Start By Validating Them (And Meaning It)
The worst thing you can do is walk in acting like their LED upgrade was somehow incomplete. It wasn’t. It was the right call. LEDs use 75% less energy than incandescent and last 25 times longer. They made a smart investment. Start there.
But then ask one question: “Are you controlling when and how much those LEDs are actually running?”
Often times, the answer is no. The LEDs are on a basic switch. They run at full brightness from the moment someone flips them on until someone remembers to flip them off. At that point, you’ve swapped out the most efficient bulb available, and you’re still wasting a meaningful chunk of the energy savings because the system has no intelligence behind it.
This isn’t a failure on their part. It’s just the next step.

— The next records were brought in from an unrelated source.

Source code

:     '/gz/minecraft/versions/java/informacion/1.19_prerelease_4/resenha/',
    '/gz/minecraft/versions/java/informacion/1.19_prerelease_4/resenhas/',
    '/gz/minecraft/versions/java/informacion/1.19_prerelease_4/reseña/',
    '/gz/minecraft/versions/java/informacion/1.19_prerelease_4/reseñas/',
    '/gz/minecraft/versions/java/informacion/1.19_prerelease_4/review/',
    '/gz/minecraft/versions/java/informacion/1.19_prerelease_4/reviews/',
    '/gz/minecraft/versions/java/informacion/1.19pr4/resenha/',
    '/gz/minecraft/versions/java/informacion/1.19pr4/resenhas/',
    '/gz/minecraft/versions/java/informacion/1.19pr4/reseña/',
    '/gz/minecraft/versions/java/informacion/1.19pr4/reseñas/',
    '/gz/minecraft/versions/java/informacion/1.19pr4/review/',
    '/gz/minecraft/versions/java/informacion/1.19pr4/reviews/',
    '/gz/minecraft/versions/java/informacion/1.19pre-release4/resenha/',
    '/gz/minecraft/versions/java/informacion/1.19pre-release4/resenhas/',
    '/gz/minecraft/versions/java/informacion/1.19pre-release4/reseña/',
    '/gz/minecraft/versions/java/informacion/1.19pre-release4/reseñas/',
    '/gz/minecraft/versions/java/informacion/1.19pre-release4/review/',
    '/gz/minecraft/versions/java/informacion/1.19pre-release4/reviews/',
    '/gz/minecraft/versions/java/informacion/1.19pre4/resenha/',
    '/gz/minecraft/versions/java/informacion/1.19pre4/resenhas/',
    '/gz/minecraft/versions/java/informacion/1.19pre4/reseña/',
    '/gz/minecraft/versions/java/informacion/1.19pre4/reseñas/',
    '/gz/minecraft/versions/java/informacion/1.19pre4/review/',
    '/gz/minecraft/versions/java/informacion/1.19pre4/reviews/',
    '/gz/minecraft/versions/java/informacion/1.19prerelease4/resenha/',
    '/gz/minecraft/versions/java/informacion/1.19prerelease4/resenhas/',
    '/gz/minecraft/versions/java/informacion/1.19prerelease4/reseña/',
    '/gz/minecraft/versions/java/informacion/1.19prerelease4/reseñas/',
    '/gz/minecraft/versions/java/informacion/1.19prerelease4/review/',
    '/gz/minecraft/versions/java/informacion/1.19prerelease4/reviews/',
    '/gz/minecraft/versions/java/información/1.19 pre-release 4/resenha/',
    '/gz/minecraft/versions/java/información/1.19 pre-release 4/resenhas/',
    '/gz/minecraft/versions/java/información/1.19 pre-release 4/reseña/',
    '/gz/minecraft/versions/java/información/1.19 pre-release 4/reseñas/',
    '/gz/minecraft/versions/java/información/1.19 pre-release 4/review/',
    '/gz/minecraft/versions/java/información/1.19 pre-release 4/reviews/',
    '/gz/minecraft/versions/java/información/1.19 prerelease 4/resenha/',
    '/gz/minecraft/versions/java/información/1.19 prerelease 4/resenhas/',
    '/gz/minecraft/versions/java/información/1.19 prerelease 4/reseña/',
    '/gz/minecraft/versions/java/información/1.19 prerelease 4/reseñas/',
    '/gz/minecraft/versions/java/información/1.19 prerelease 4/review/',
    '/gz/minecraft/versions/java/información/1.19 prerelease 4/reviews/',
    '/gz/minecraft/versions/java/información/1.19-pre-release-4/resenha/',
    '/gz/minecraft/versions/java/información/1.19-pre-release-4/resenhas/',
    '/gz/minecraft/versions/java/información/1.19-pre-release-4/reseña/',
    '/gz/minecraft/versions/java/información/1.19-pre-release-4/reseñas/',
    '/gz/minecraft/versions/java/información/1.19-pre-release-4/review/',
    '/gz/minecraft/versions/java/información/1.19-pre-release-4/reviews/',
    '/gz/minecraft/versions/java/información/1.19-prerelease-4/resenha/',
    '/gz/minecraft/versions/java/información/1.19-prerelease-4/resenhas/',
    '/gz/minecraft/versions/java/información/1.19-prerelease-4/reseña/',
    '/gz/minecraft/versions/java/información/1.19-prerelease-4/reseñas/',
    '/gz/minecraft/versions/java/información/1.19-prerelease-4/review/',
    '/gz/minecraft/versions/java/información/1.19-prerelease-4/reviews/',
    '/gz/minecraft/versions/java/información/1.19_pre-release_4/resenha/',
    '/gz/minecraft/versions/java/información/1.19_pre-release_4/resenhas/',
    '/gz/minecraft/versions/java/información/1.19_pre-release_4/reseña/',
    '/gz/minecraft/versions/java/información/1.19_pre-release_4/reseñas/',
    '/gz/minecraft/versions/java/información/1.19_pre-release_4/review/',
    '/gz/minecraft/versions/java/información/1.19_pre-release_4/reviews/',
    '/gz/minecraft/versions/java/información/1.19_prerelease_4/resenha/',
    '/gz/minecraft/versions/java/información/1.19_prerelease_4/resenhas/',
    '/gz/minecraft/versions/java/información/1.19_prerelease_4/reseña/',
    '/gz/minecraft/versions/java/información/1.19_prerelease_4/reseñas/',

The Numbers Do the Talking
The reason lighting controls are such a strong sell isn’t because they’re flashy; It’s because the ROI is legitimately compelling, and you can put real numbers in front of a client.
Occupancy sensors alone can reduce lighting energy use by 30 to 50% in spaces like conference rooms, restrooms, and private offices—spaces where lights routinely get left on for hours with nobody in them. Daylight harvesting, which automatically dims fixtures near windows based on available natural light, can cut another 20 to 30%. Stack those together in a commercial office building, and you’re looking at lighting energy reductions of 50 to 70% compared to a basic LED installation with no controls.
For a 20,000 square foot office running lights 10 hours a day, that difference can translate to thousands of dollars a year in energy savings. Controls typically pay for themselves in two to four years—often faster in spaces with high occupancy variability, like retail, hospitality, or healthcare.
When you put it that way, controls aren’t an add-on. They’re the thing that actually unlocks the full value of the LED investment.

Know Your Audience
Not every client needs the same pitch. The way you talk about controls to a retail store owner is different from how you talk to a property manager for a class-A office building, which is different again from a school district facilities director.
For retail, the conversation is about ambiance and customer experience. Dimming lets you set a mood. It lets you spotlight merchandise differently throughout the day. It gives the space a level of polish that flat, full-brightness overhead lighting never will. Customers stay longer in spaces that feel good.
For commercial office, it’s almost entirely about operating cost and compliance. Many states now have energy codes that require lighting controls in new construction and major renovations (Title 24 in California being the most well-known) but similar standards exist across the country. Controls aren’t optional for these clients; they’re legally required, and you can position yourself as the person helping them get it right.
For industrial and warehouse spaces, it’s about practicality. High-bay fixtures with occupancy sensors mean lights only run at full intensity when someone is actually in that aisle or zone. In a large warehouse, the energy savings from proper high-bay controls can be substantial, and the installation is often straightforward.

Handle The “We’ll Do It Later” Response
Sometimes the objection isn’t “we already have LEDs”—it’s “we’ll add controls when we do the next renovation.” This one is trickier, but it’s worth addressing directly.
The honest answer is that retrofitting controls into an existing installation almost always costs more than doing it right the first time. Wiring that was roughed in for a simple switch circuit may need to be redone to support a 0-10V dimming driver. Fixtures that weren’t spec’d with dimming compatibility may need to be replaced entirely. The savings window shrinks because you’ve already paid for the installation twice.
If controls are on the roadmap, now is almost always the cheaper time.

The Close
You’re not selling controls. You’re selling the complete version of the investment they already made. The LEDs are the engine. The controls are the throttle. Without both, you’ve got a high-performance vehicle that only runs at one speed.
Most clients who pushed back on controls the first time come around when you reframe it that way, especially when you can show them a simple energy savings calculation with their actual square footage and usage patterns. Take fifteen minutes before the next meeting to run those numbers. It’ll close more jobs than any sales script.